[Exercise directions] Please restate, exactly as they appear, only the lines from the one that contains "[71,290,127,300] PyRosetta, ->" to the final line of the entries, with no pictures.

[Dataset records]
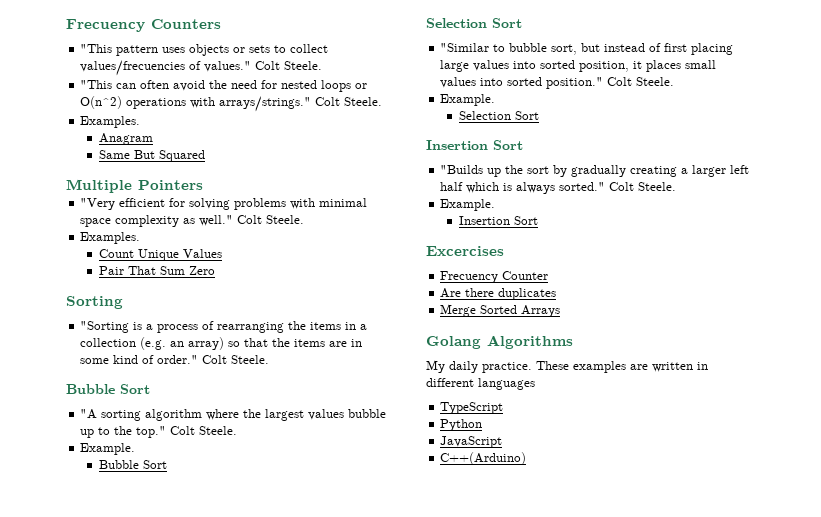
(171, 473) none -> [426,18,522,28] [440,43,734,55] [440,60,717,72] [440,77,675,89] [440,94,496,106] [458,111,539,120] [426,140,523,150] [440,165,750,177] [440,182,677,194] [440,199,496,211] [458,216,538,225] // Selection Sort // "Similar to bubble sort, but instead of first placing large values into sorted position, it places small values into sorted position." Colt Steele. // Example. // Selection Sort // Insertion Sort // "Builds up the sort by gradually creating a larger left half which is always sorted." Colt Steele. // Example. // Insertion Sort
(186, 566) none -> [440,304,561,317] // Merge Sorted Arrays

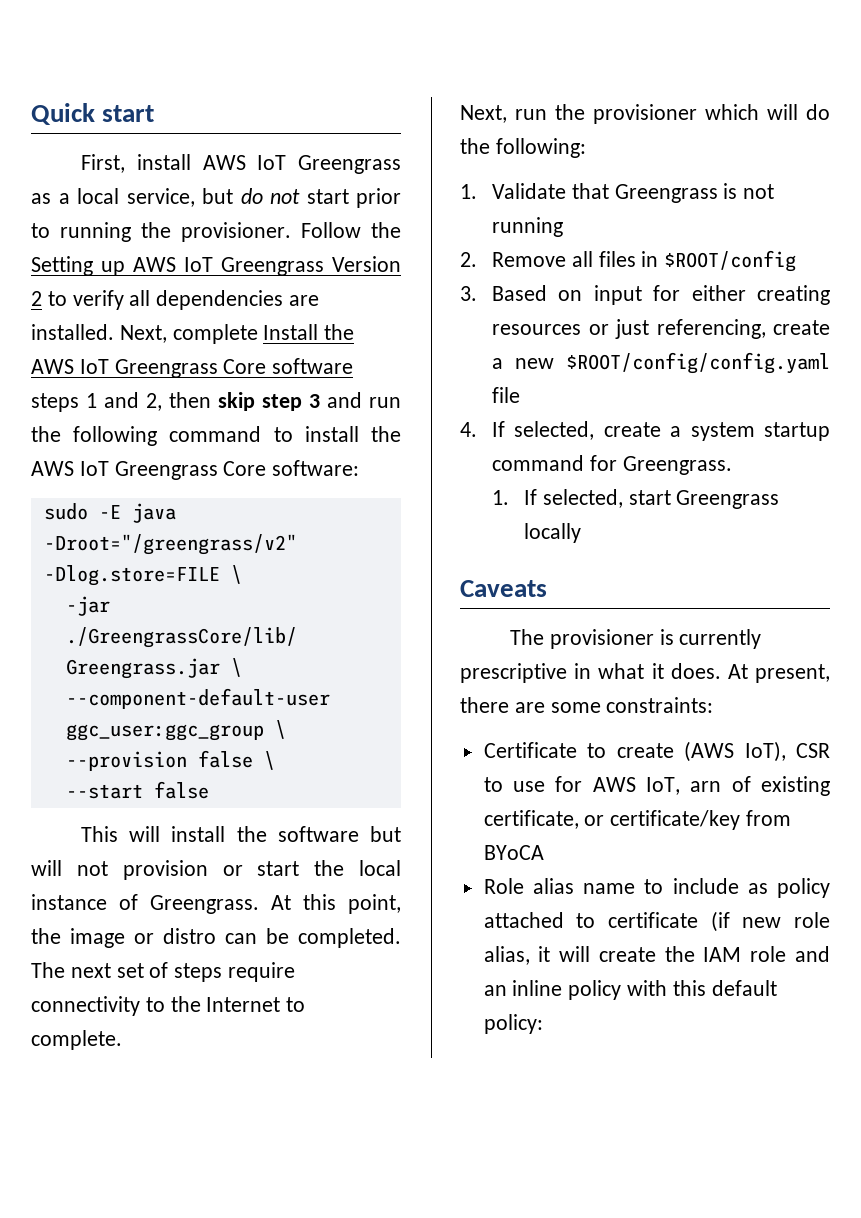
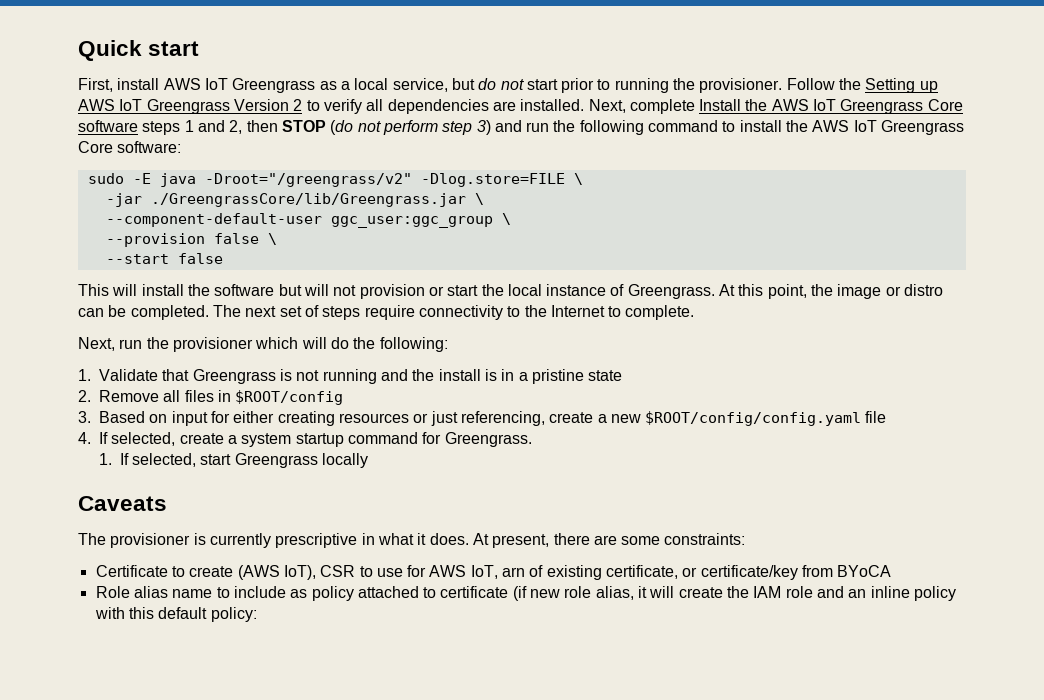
[218,392,320,411] skip step 3 -> [281,120,491,135] STOP (do not perform step 3)
(563, 227) none -> [380,369,623,384] and the install is in a pristine state

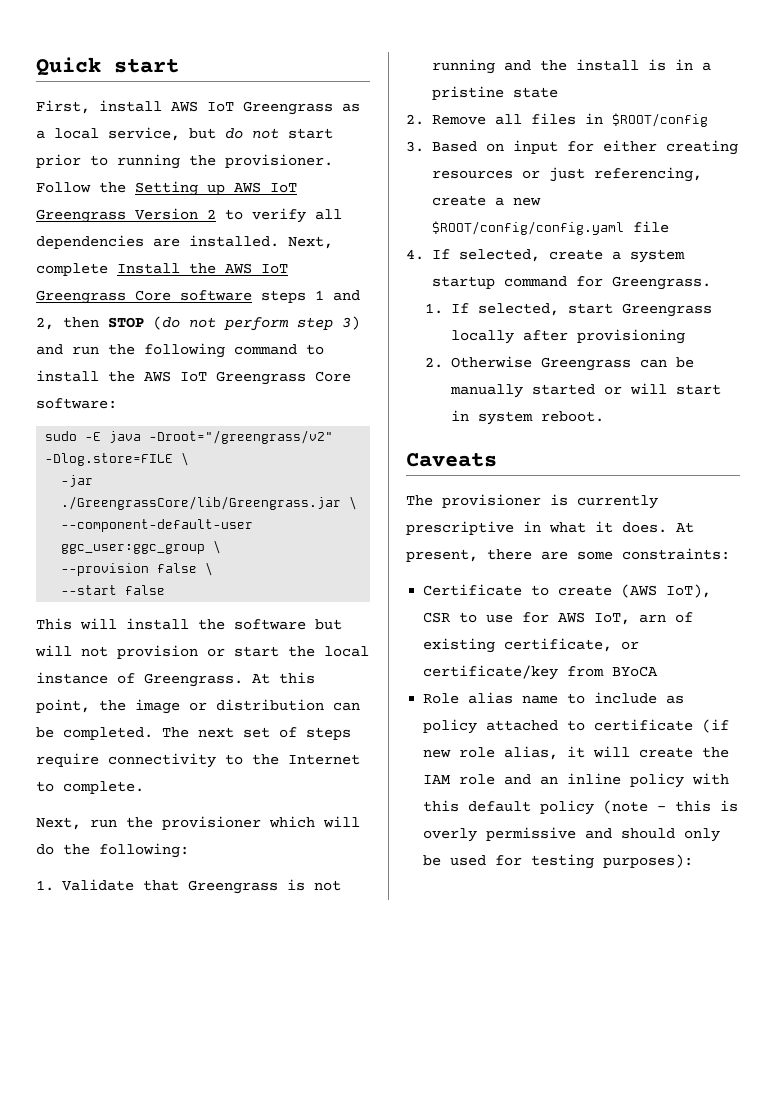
[904,284,944,296] distro -> [216,699,324,711] distribution
(368, 460) none -> [522,329,685,344] [425,356,694,371] [449,383,721,398] [450,410,604,425] after provisioning // 2. Otherwise Greengrass can be manually started or will start in system reboot.
[210,607,257,622] policy: -> [540,800,739,815] [423,827,721,842] [423,854,694,869] policy (note - this is overly permissive and should only be used for testing purposes):

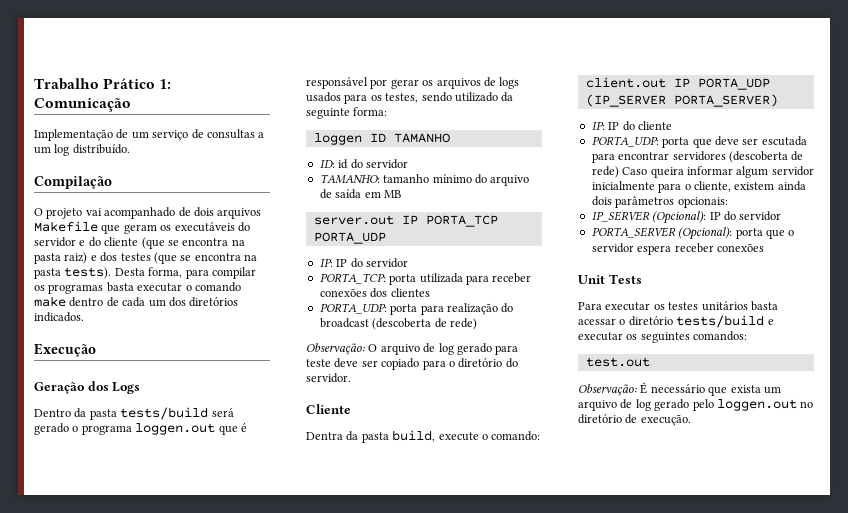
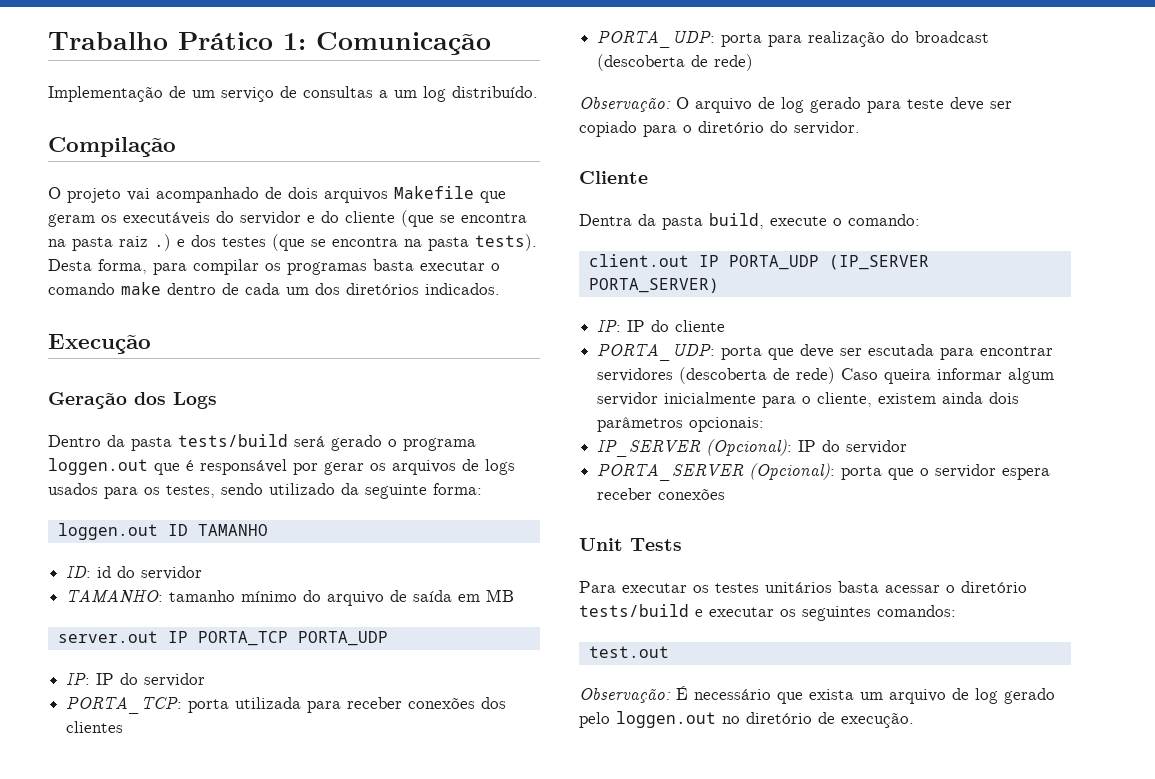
[64,252,88,264] raiz) -> [119,234,171,251] raiz .)
[313,133,362,145] loggen -> [57,523,158,540] loggen.out

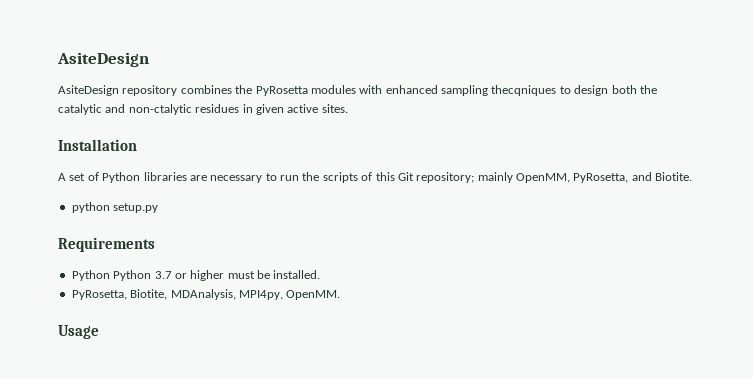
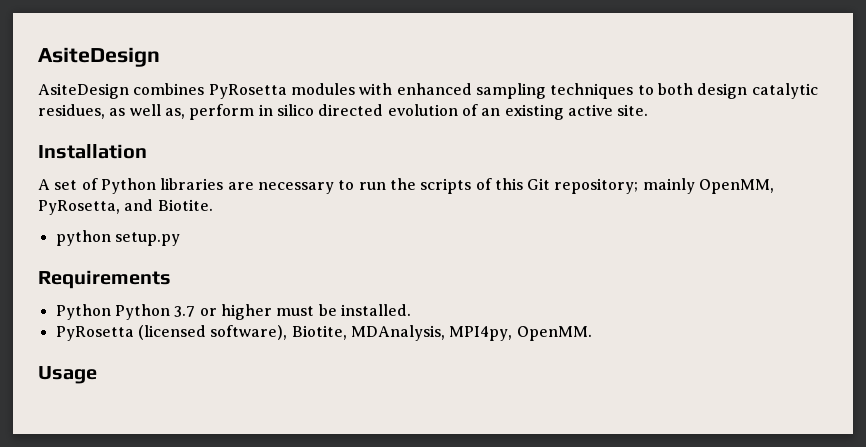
[122,85,253,96] repository combines the -> [133,83,205,95] combines
[491,85,657,96] [58,104,348,115] thecqniques to design both the catalytic and non-ctalytic residues in given active sites. -> [550,83,818,99] [38,104,649,120] techniques to both design catalytic residues, as well as, perform in silico directed evolution of an existing active site.
[71,290,127,300] PyRosetta, -> [55,325,288,341] PyRosetta (licensed software),

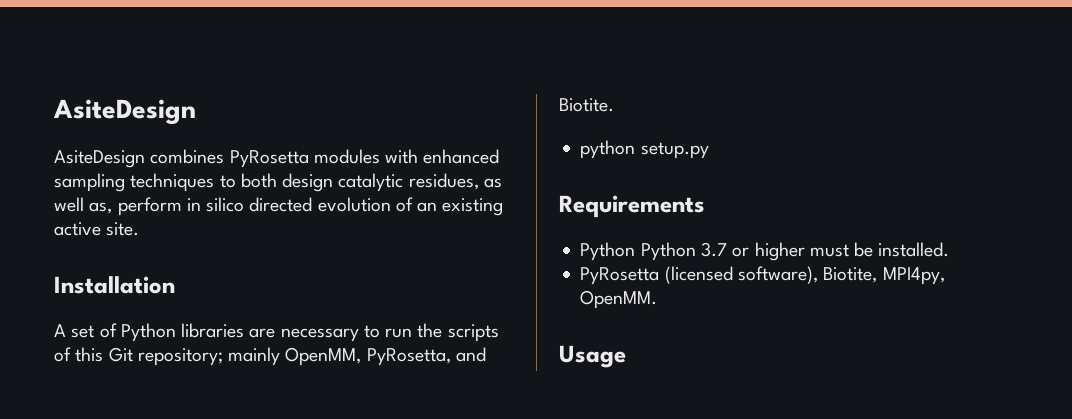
[350,325,445,341] MDAnalysis, -> (878, 275) none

[Response]
[71,290,127,300] PyRosetta, -> [55,325,288,341] PyRosetta (licensed software),

[350,325,445,341] MDAnalysis, -> (878, 275) none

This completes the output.